§ **Work to be completed**: Copy out the whole listing below word for word, keeping every line in its original order.

==================================================

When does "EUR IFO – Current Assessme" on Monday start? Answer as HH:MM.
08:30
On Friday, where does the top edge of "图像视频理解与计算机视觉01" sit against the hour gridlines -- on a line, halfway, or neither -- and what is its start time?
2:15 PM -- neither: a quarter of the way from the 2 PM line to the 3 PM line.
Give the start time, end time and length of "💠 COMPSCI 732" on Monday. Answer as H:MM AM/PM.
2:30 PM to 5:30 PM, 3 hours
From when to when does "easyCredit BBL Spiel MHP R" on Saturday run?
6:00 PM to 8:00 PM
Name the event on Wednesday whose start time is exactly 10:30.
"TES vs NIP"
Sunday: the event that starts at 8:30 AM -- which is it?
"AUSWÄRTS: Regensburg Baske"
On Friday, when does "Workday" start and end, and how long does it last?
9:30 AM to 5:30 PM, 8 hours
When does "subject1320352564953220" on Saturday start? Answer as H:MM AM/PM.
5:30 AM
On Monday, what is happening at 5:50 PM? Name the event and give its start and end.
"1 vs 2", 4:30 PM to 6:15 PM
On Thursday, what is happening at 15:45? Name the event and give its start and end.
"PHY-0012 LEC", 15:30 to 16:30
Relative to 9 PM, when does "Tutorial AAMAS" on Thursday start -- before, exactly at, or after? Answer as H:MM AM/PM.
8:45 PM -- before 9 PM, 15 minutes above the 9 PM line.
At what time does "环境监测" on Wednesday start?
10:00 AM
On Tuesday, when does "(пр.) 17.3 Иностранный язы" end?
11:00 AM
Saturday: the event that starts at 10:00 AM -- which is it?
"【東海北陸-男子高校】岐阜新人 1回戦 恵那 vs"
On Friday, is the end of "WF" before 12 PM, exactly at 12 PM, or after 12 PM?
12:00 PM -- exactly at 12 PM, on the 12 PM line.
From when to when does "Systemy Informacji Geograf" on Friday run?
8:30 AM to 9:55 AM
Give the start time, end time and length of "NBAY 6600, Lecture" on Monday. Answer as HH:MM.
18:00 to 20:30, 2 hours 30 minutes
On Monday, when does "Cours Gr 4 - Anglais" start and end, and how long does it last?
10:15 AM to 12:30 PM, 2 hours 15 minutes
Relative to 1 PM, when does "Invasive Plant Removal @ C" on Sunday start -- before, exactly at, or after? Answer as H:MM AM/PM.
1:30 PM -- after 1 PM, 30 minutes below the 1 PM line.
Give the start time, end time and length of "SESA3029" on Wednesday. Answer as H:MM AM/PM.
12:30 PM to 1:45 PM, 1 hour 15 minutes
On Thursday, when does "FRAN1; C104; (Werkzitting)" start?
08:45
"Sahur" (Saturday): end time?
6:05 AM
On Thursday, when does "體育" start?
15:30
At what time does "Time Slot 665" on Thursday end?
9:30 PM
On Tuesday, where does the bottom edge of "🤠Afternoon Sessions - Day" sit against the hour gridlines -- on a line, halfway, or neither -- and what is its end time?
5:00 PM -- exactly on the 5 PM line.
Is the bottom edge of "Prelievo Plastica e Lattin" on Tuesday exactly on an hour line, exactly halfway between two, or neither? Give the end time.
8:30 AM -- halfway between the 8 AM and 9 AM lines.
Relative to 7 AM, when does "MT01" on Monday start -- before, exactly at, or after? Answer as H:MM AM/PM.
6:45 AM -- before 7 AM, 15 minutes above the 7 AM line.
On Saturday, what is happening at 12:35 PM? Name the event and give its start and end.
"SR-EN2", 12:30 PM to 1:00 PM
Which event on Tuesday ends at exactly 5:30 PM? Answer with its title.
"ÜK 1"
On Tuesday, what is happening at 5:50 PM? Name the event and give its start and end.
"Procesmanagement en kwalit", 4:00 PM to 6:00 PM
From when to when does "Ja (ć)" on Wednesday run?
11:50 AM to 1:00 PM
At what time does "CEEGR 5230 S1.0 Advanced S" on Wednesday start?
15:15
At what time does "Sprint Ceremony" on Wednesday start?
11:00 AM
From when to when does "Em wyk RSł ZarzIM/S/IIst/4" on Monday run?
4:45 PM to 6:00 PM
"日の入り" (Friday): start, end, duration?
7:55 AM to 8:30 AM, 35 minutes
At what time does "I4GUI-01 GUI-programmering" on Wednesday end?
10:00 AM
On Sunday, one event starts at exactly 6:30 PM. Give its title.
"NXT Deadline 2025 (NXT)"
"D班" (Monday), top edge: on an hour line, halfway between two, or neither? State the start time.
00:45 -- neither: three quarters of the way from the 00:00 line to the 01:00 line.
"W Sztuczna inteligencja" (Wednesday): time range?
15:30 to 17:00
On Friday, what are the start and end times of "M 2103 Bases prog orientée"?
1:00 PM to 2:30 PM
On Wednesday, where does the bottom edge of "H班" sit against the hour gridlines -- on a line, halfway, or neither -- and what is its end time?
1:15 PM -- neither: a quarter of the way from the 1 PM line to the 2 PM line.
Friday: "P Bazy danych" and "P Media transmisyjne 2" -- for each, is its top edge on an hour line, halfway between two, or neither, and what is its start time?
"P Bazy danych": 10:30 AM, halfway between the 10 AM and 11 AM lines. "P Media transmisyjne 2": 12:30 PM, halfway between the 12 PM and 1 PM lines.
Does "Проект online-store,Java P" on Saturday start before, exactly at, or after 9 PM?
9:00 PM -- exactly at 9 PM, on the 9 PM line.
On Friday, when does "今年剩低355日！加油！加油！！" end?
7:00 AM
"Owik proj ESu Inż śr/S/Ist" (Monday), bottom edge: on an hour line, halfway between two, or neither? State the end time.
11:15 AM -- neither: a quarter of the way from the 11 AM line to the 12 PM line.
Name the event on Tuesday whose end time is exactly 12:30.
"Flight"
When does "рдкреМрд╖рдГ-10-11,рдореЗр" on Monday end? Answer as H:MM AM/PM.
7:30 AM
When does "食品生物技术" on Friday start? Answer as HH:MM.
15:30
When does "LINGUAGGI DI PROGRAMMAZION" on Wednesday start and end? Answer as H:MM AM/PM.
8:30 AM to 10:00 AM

==================================================

§ **Written response**:
When does "EUR IFO – Current Assessme" on Monday start? Answer as HH:MM.
08:30
On Friday, where does the top edge of "图像视频理解与计算机视觉01" sit against the hour gridlines -- on a line, halfway, or neither -- and what is its start time?
2:15 PM -- neither: a quarter of the way from the 2 PM line to the 3 PM line.
Give the start time, end time and length of "💠 COMPSCI 732" on Monday. Answer as H:MM AM/PM.
2:30 PM to 5:30 PM, 3 hours
From when to when does "easyCredit BBL Spiel MHP R" on Saturday run?
6:00 PM to 8:00 PM
Name the event on Wednesday whose start time is exactly 10:30.
"TES vs NIP"
Sunday: the event that starts at 8:30 AM -- which is it?
"AUSWÄRTS: Regensburg Baske"
On Friday, when does "Workday" start and end, and how long does it last?
9:30 AM to 5:30 PM, 8 hours
When does "subject1320352564953220" on Saturday start? Answer as H:MM AM/PM.
5:30 AM
On Monday, what is happening at 5:50 PM? Name the event and give its start and end.
"1 vs 2", 4:30 PM to 6:15 PM
On Thursday, what is happening at 15:45? Name the event and give its start and end.
"PHY-0012 LEC", 15:30 to 16:30
Relative to 9 PM, when does "Tutorial AAMAS" on Thursday start -- before, exactly at, or after? Answer as H:MM AM/PM.
8:45 PM -- before 9 PM, 15 minutes above the 9 PM line.
At what time does "环境监测" on Wednesday start?
10:00 AM
On Tuesday, when does "(пр.) 17.3 Иностранный язы" end?
11:00 AM
Saturday: the event that starts at 10:00 AM -- which is it?
"【東海北陸-男子高校】岐阜新人 1回戦 恵那 vs"
On Friday, is the end of "WF" before 12 PM, exactly at 12 PM, or after 12 PM?
12:00 PM -- exactly at 12 PM, on the 12 PM line.
From when to when does "Systemy Informacji Geograf" on Friday run?
8:30 AM to 9:55 AM
Give the start time, end time and length of "NBAY 6600, Lecture" on Monday. Answer as HH:MM.
18:00 to 20:30, 2 hours 30 minutes
On Monday, when does "Cours Gr 4 - Anglais" start and end, and how long does it last?
10:15 AM to 12:30 PM, 2 hours 15 minutes
Relative to 1 PM, when does "Invasive Plant Removal @ C" on Sunday start -- before, exactly at, or after? Answer as H:MM AM/PM.
1:30 PM -- after 1 PM, 30 minutes below the 1 PM line.
Give the start time, end time and length of "SESA3029" on Wednesday. Answer as H:MM AM/PM.
12:30 PM to 1:45 PM, 1 hour 15 minutes
On Thursday, when does "FRAN1; C104; (Werkzitting)" start?
08:45
"Sahur" (Saturday): end time?
6:05 AM
On Thursday, when does "體育" start?
15:30
At what time does "Time Slot 665" on Thursday end?
9:30 PM
On Tuesday, where does the bottom edge of "🤠Afternoon Sessions - Day" sit against the hour gridlines -- on a line, halfway, or neither -- and what is its end time?
5:00 PM -- exactly on the 5 PM line.
Is the bottom edge of "Prelievo Plastica e Lattin" on Tuesday exactly on an hour line, exactly halfway between two, or neither? Give the end time.
8:30 AM -- halfway between the 8 AM and 9 AM lines.
Relative to 7 AM, when does "MT01" on Monday start -- before, exactly at, or after? Answer as H:MM AM/PM.
6:45 AM -- before 7 AM, 15 minutes above the 7 AM line.
On Saturday, what is happening at 12:35 PM? Name the event and give its start and end.
"SR-EN2", 12:30 PM to 1:00 PM
Which event on Tuesday ends at exactly 5:30 PM? Answer with its title.
"ÜK 1"
On Tuesday, what is happening at 5:50 PM? Name the event and give its start and end.
"Procesmanagement en kwalit", 4:00 PM to 6:00 PM
From when to when does "Ja (ć)" on Wednesday run?
11:50 AM to 1:00 PM
At what time does "CEEGR 5230 S1.0 Advanced S" on Wednesday start?
15:15
At what time does "Sprint Ceremony" on Wednesday start?
11:00 AM
From when to when does "Em wyk RSł ZarzIM/S/IIst/4" on Monday run?
4:45 PM to 6:00 PM
"日の入り" (Friday): start, end, duration?
7:55 AM to 8:30 AM, 35 minutes
At what time does "I4GUI-01 GUI-programmering" on Wednesday end?
10:00 AM
On Sunday, one event starts at exactly 6:30 PM. Give its title.
"NXT Deadline 2025 (NXT)"
"D班" (Monday), top edge: on an hour line, halfway between two, or neither? State the start time.
00:45 -- neither: three quarters of the way from the 00:00 line to the 01:00 line.
"W Sztuczna inteligencja" (Wednesday): time range?
15:30 to 17:00
On Friday, what are the start and end times of "M 2103 Bases prog orientée"?
1:00 PM to 2:30 PM
On Wednesday, where does the bottom edge of "H班" sit against the hour gridlines -- on a line, halfway, or neither -- and what is its end time?
1:15 PM -- neither: a quarter of the way from the 1 PM line to the 2 PM line.
Friday: "P Bazy danych" and "P Media transmisyjne 2" -- for each, is its top edge on an hour line, halfway between two, or neither, and what is its start time?
"P Bazy danych": 10:30 AM, halfway between the 10 AM and 11 AM lines. "P Media transmisyjne 2": 12:30 PM, halfway between the 12 PM and 1 PM lines.
Does "Проект online-store,Java P" on Saturday start before, exactly at, or after 9 PM?
9:00 PM -- exactly at 9 PM, on the 9 PM line.
On Friday, when does "今年剩低355日！加油！加油！！" end?
7:00 AM
"Owik proj ESu Inż śr/S/Ist" (Monday), bottom edge: on an hour line, halfway between two, or neither? State the end time.
11:15 AM -- neither: a quarter of the way from the 11 AM line to the 12 PM line.
Name the event on Tuesday whose end time is exactly 12:30.
"Flight"
When does "рдкреМрд╖рдГ-10-11,рдореЗр" on Monday end? Answer as H:MM AM/PM.
7:30 AM
When does "食品生物技术" on Friday start? Answer as HH:MM.
15:30
When does "LINGUAGGI DI PROGRAMMAZION" on Wednesday start and end? Answer as H:MM AM/PM.
8:30 AM to 10:00 AM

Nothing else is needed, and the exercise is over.